Working on and with Categories for Text Analysis: Challenges and Findings from and for Digital Humanities Practices

Dominik Gerstorfer <dominik_dot_gerstorfer_at_tu-darmstadt_dot_de>, Technical University of Darmstadt

https://orcid.org/0000-0002-8095-2540

Evelyn Gius <evelyn_dot_gius_at_tu-darmstadt_dot_de >, Technical University of Darmstadt

https://orcid.org/0000-0001-8888-8419

Janina Jacke <janina_dot_jacke_at_uni-goettingen_dot_de>, Kiel University

https://orcid.org/0000-0001-7217-3136

Abstract

This is the editorial of the special issue “Working on and with Categories for Text Analysis.”

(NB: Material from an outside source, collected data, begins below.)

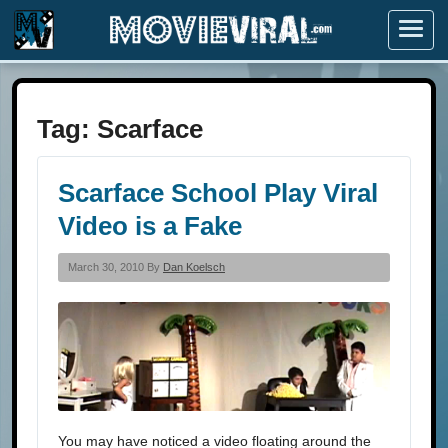
Menu
Tag:
Scarface
Scarface School Play Viral
Video is a Fake
March 30, 2010 By
Dan Koelsch
You may have noticed a video floating around the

Why we need new theoretical and methodological perspectives on categories in the digital humanities

In the realm of digital humanities, computational social sciences and related fields, categories are omnipresent. Not only do we use them to systematize our objects of interest, such as texts or aesthetic artifacts, and organize their representations in databases and repositories. Categories also play an important role in text analysis, especially when extracting or annotating parts of texts in a structured manner.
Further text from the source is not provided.